Bayesian RNA secondary structure prediction and sampling

Title:	Bayesian RNA secondary structure prediction and sampling
Speaker:	Mirela Andronescu

Abstracts	[1] A Bayesian statistical algorithm for RNA secondary structure prediction Ye Ding and Charles E. Lawrence Computers & Chemistry Volume 23, Issues 3-4 , 15 June 1999, Pages 387-400 A Bayesian approach for predicting RNA secondary structure that addresses the following three open issues is described: (1) the need for a representation of the full ensemble of probable structures; (2) the need to specify a fixed set of energy parameters; (3) the desire to make statistical inferences on all variables in the problem. It has recently been shown that Bayesian inference can be employed to relax or eliminate the need to specify the parameters of bioinformatics recursive algorithms and to give a statistical representation of the full ensemble of probable solutions with the incorporation of uncertainty in parameter values. In this paper, we make an initial exploration of these potential advantages of the Bayesian approach. We present a Bayesian algorithm that is based on stacking energy rules but relaxes the need to specify the parameters. The algorithm returns the exact posterior distribution of the number of destabilizing loops, stacking energy matrices, and secondary structures. The algorithm generates statistically representative structures from the full ensemble of probable secondary structures in exact proportion to the posterior probabilities. Once the forward recursions for the algorithm are completed, the backward recursive sampling executes in O(n) time, providing a very efficient approach for generating representative structures. We demonstrate the utility of the Bayesian approach with several tRNA sequences. The potential of the approach for predicting RNA secondary structures and presenting alternative structures is illustrated with applications to the Escherichia coli tRNAAla sequence and the Xenopus laevis oocyte 5S rRNA sequence.
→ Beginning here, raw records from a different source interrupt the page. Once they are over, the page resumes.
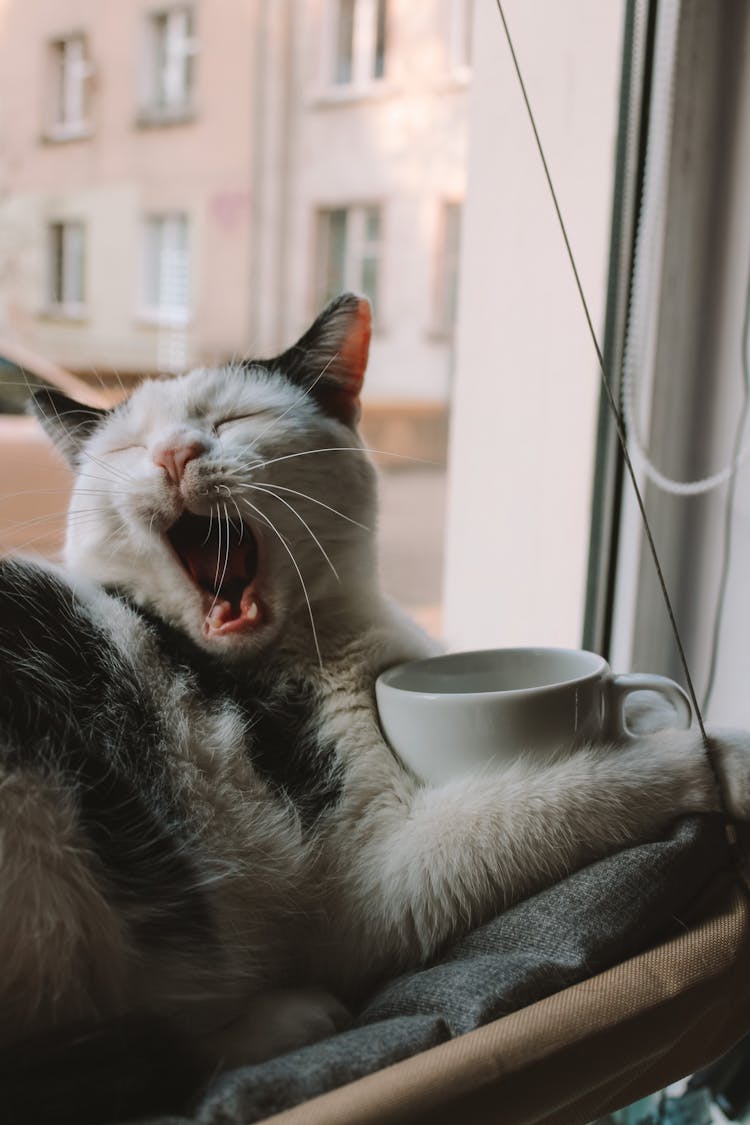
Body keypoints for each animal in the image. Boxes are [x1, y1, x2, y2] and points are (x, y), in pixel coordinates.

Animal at [1, 292, 750, 1125]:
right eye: (132, 446)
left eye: (234, 418)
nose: (173, 455)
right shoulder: (374, 879)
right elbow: (579, 787)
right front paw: (720, 756)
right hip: (37, 824)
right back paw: (282, 1017)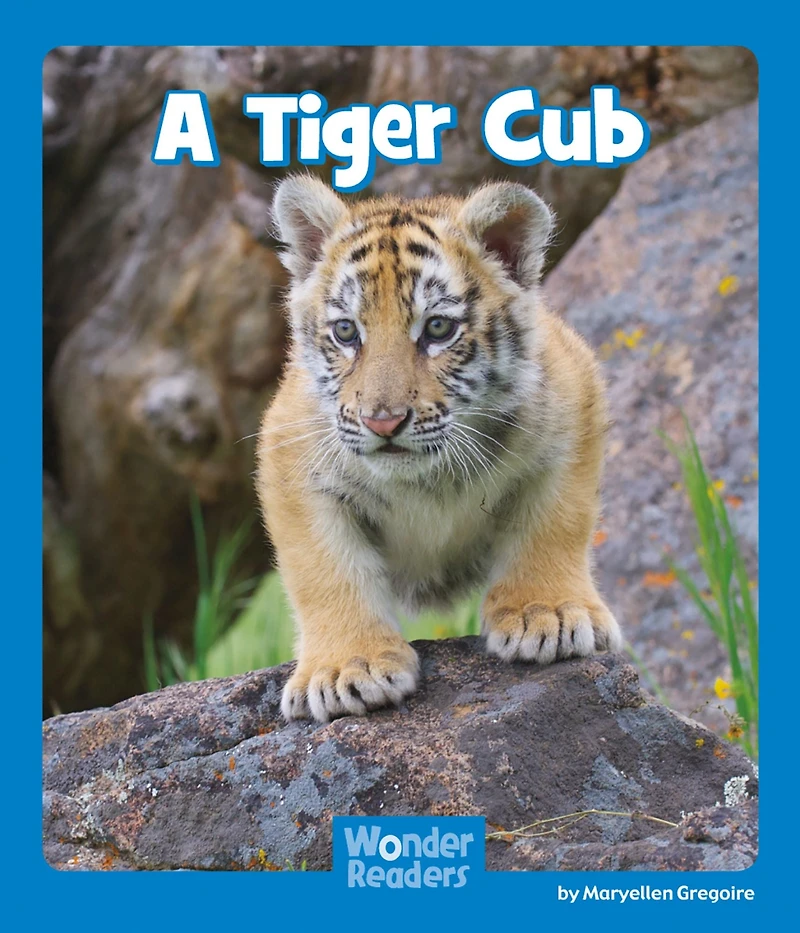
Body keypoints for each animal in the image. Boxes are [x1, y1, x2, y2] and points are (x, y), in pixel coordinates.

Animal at [256, 174, 622, 723]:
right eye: (346, 331)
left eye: (437, 328)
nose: (382, 421)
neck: (427, 479)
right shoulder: (292, 457)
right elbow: (326, 569)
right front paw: (348, 669)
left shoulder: (573, 408)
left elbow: (556, 523)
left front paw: (548, 614)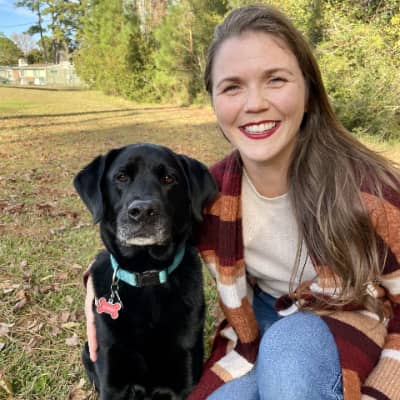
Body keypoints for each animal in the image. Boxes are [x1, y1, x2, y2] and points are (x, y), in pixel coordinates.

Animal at [73, 143, 218, 400]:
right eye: (121, 176)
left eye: (169, 178)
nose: (143, 211)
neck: (146, 273)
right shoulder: (112, 381)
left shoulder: (184, 382)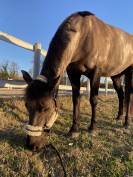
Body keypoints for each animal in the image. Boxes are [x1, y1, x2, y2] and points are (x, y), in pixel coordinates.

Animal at [22, 11, 133, 150]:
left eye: (46, 108)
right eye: (26, 105)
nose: (31, 145)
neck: (84, 35)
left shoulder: (96, 73)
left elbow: (93, 100)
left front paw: (92, 128)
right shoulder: (73, 73)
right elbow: (76, 100)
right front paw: (73, 130)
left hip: (129, 73)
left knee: (128, 96)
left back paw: (126, 123)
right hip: (116, 76)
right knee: (121, 95)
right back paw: (119, 117)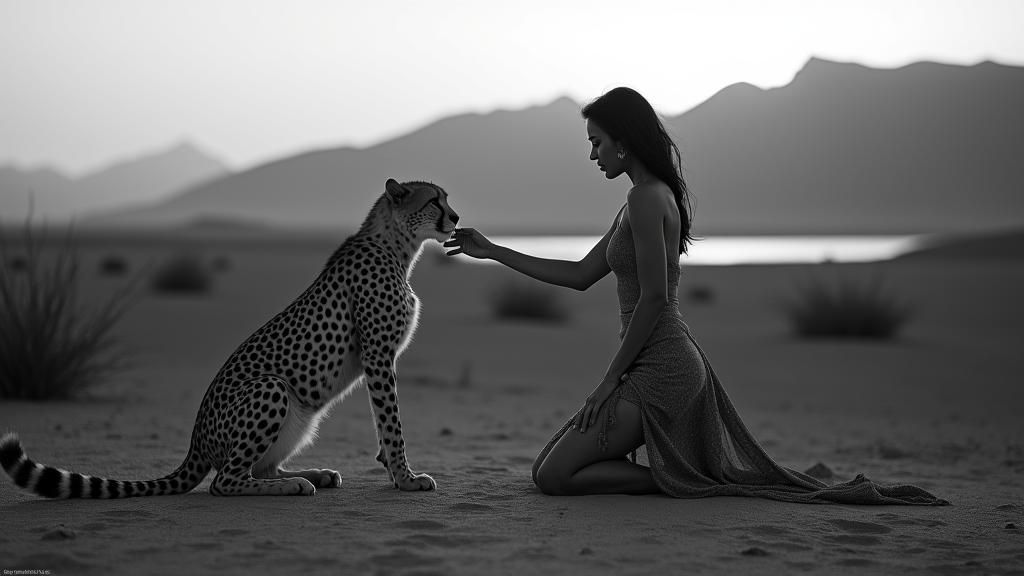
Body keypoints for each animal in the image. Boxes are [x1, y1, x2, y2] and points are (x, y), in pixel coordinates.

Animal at [0, 178, 459, 497]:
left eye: (446, 199)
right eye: (434, 201)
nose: (455, 218)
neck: (397, 247)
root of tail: (196, 443)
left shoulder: (380, 358)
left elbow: (385, 423)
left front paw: (394, 471)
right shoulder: (379, 355)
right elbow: (391, 422)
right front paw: (406, 477)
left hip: (300, 417)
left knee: (260, 467)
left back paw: (312, 473)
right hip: (272, 388)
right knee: (225, 480)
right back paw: (290, 486)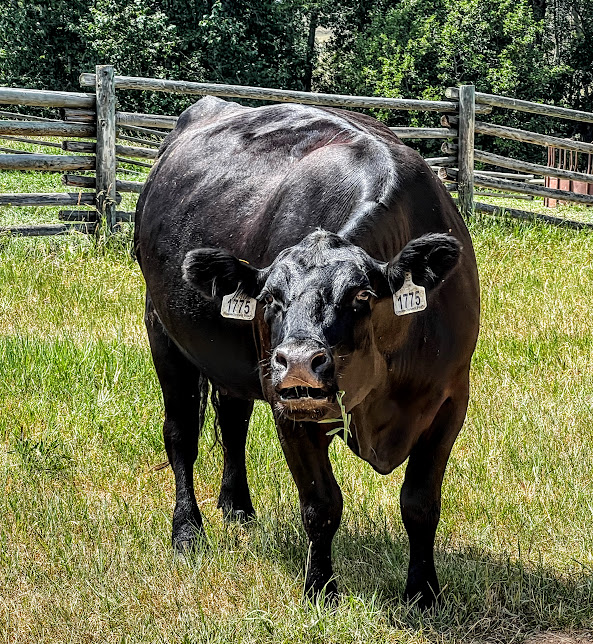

	[2] A statistical sampling algorithm for RNA secondary structure prediction Ye Ding and Charles E. Lawrence Nucleic Acids Research, 2003, Vol. 31, No. 24 7280-7301 An RNA molecule, particularly a long-chain mRNA, may exist as a population of structures. Further more, multiple structures have been demonstrated to play important functional roles. Thus, a representation of the ensemble of probable structures is of interest. We present a statistical algorithm to sample rigorously and exactly from the Boltzmann ensemble of secondary structures. The forward step of the algorithm computes the equilibrium partition functions of RNA secondary structures with recent thermodynamic parameters. Using conditional probabilities computed with the partition functions in a recursive sampling process, the backward step of the algorithm quickly generates a statistically representative sample of structures. With cubic run time for the forward step, quadratic run time in the worst case for the sampling step, and quadratic storage, the algorithm is efficient for broad applicability. We demonstrate that, by classifying sampled structures, the algorithm enables a statistical delineation and representation of the Boltzmann ensemble. Applications of the algorithm show that alternative biological structures are revealed through sampling. Statistical sampling provides a means to estimate the probability of any structural motif, with or without constraints. For example, the algorithm enables probability profiling of single-stranded regions in RNA secondary structure. Probability profiling for specific loop types is also illustrated. By overlaying probability profiles, a mutual accessibility plot can be displayed for predicting RNA:RNA interactions. Boltzmann probability-weighted density of states and free energy distributions of sampled structures can be readily computed. We show that a sample of moderate size from the ensemble of an enormous number of possible structures is sufficient to guarantee statistical reproducibility in the estimates of typical sampling statistics. Our applications suggest that the sampling algorithm may be well suited to prediction of mRNA structure and target accessibility. The algorithm is applicable to the rational design of small interfering RNAs (siRNAs), antisense oligonucleotides, and trans-cleaving ribozymes in gene knock-down studies.